The finished copy should match every record exactly and contain no pictures.

Stored records >>
________________

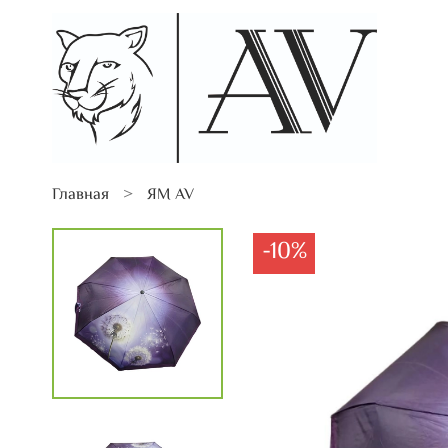
Главная
ЯМ AV
-10%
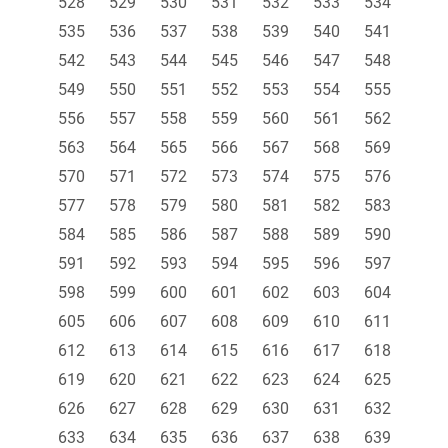
528
529
530
531
532
533
534
535
536
537
538
539
540
541
542
543
544
545
546
547
548
549
550
551
552
553
554
555
556
557
558
559
560
561
562
563
564
565
566
567
568
569
570
571
572
573
574
575
576
577
578
579
580
581
582
583
584
585
586
587
588
589
590
591
592
593
594
595
596
597
598
599
600
601
602
603
604
605
606
607
608
609
610
611
612
613
614
615
616
617
618
619
620
621
622
623
624
625
626
627
628
629
630
631
632
633
634
635
636
637
638
639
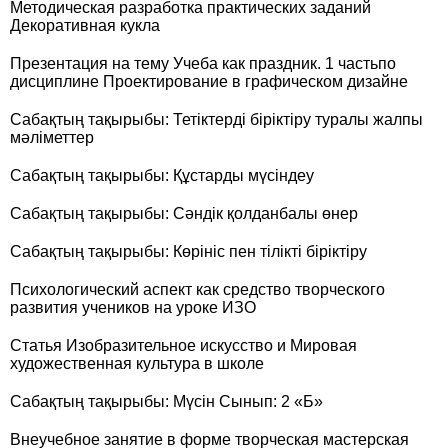
Методическая разработка практических заданий
Декоративная кукла
Презентация на тему Учеба как праздник. 1 частьпо
дисциплине Проектирование в графическом дизайне
Сабақтың тақырыбы: Тетіктерді біріктіру туралы жалпы
мәліметтер
Сабақтың тақырыбы: Құстарды мүсіндеу
Сабақтың тақырыбы: Сәндік қолданбалы өнер
Сабақтың тақырыбы: Көрініс пен тілікті біріктіру
Психологический аспект как средство творческого
развития учеников на уроке ИЗО
Статья Изобразительное искусство и Мировая
художественная культура в школе
Сабақтың тақырыбы: Мүсін Сынып: 2 «Б»
Внеучебное занятие в форме творческая мастерская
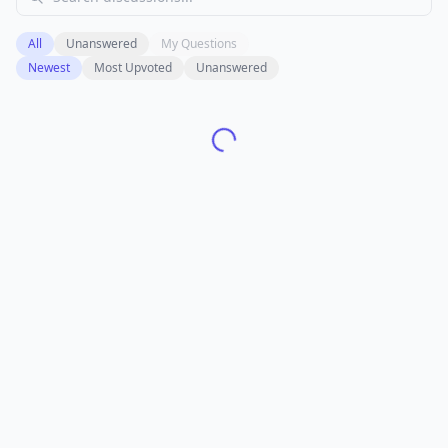
All
Unanswered
My Questions
Newest
Most Upvoted
Unanswered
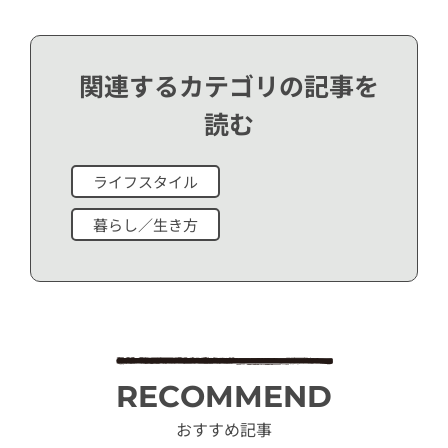
関連するカテゴリの記事を
読む
ライフスタイル
暮らし／生き方
RECOMMEND
おすすめ記事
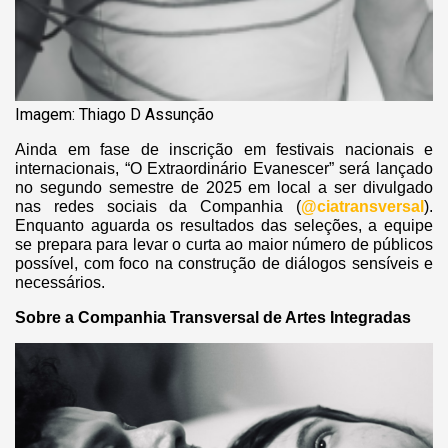
Imagem: Thiago D Assunção
Ainda em fase de inscrição em festivais nacionais e
internacionais, “O Extraordinário Evanescer” será lançado
no segundo semestre de 2025 em local a ser divulgado
nas redes sociais da Companhia (
@ciatransversal
).
Enquanto aguarda os resultados das seleções, a equipe
se prepara para levar o curta ao maior número de públicos
possível, com foco na construção de diálogos sensíveis e
necessários.
Sobre a Companhia Transversal de Artes Integradas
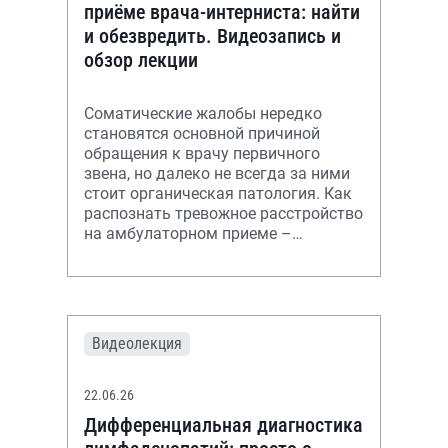
приёме врача-интерниста: найти
и обезвредить. Видеозапись и
обзор лекции
Соматические жалобы нередко
становятся основной причиной
обращения к врачу первичного
звена, но далеко не всегда за ними
стоит органическая патология. Как
распознать тревожное расстройство
на амбулаторном приеме –
разбираем в материале.
Видеолекция
22.06.26
Дифференциальная диагностика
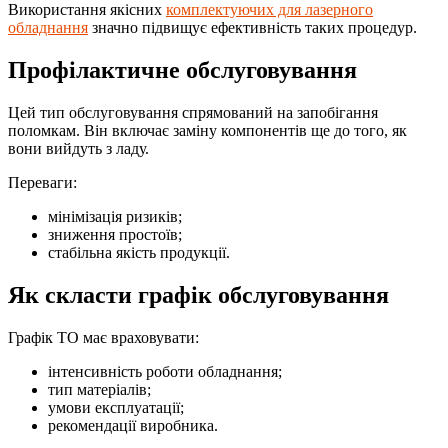
Використання якісних
комплектуючих для лазерного
обладнання
значно підвищує ефективність таких процедур.
Профілактичне обслуговування
Цей тип обслуговування спрямований на запобігання
поломкам. Він включає заміну компонентів ще до того, як
вони вийдуть з ладу.
Переваги:
мінімізація ризиків;
зниження простоїв;
стабільна якість продукції.
Як скласти графік обслуговування
Графік ТО має враховувати:
інтенсивність роботи обладнання;
тип матеріалів;
умови експлуатації;
рекомендації виробника.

________________

RESPONSE FOR THIS EXERCISE >>
Главная
ЯМ AV
-10%
528
529
530
531
532
533
534
535
536
537
538
539
540
541
542
543
544
545
546
547
548
549
550
551
552
553
554
555
556
557
558
559
560
561
562
563
564
565
566
567
568
569
570
571
572
573
574
575
576
577
578
579
580
581
582
583
584
585
586
587
588
589
590
591
592
593
594
595
596
597
598
599
600
601
602
603
604
605
606
607
608
609
610
611
612
613
614
615
616
617
618
619
620
621
622
623
624
625
626
627
628
629
630
631
632
633
634
635
636
637
638
639
Методическая разработка практических заданий
Декоративная кукла
Презентация на тему Учеба как праздник. 1 частьпо
дисциплине Проектирование в графическом дизайне
Сабақтың тақырыбы: Тетіктерді біріктіру туралы жалпы
мәліметтер
Сабақтың тақырыбы: Құстарды мүсіндеу
Сабақтың тақырыбы: Сәндік қолданбалы өнер
Сабақтың тақырыбы: Көрініс пен тілікті біріктіру
Психологический аспект как средство творческого
развития учеников на уроке ИЗО
Статья Изобразительное искусство и Мировая
художественная культура в школе
Сабақтың тақырыбы: Мүсін Сынып: 2 «Б»
Внеучебное занятие в форме творческая мастерская
All
Unanswered
My Questions
Newest
Most Upvoted
Unanswered
関連するカテゴリの記事を
読む
ライフスタイル
暮らし／生き方
RECOMMEND
おすすめ記事
Imagem: Thiago D Assunção
Ainda em fase de inscrição em festivais nacionais e
internacionais, “O Extraordinário Evanescer” será lançado
no segundo semestre de 2025 em local a ser divulgado
nas redes sociais da Companhia (
@ciatransversal
).
Enquanto aguarda os resultados das seleções, a equipe
se prepara para levar o curta ao maior número de públicos
possível, com foco na construção de diálogos sensíveis e
necessários.
Sobre a Companhia Transversal de Artes Integradas
приёме врача-интерниста: найти
и обезвредить. Видеозапись и
обзор лекции
Соматические жалобы нередко
становятся основной причиной
обращения к врачу первичного
звена, но далеко не всегда за ними
стоит органическая патология. Как
распознать тревожное расстройство
на амбулаторном приеме –
разбираем в материале.
Видеолекция
22.06.26
Дифференциальная диагностика
Використання якісних
комплектуючих для лазерного
обладнання
значно підвищує ефективність таких процедур.
Профілактичне обслуговування
Цей тип обслуговування спрямований на запобігання
поломкам. Він включає заміну компонентів ще до того, як
вони вийдуть з ладу.
Переваги:
мінімізація ризиків;
зниження простоїв;
стабільна якість продукції.
Як скласти графік обслуговування
Графік ТО має враховувати:
інтенсивність роботи обладнання;
тип матеріалів;
умови експлуатації;
рекомендації виробника.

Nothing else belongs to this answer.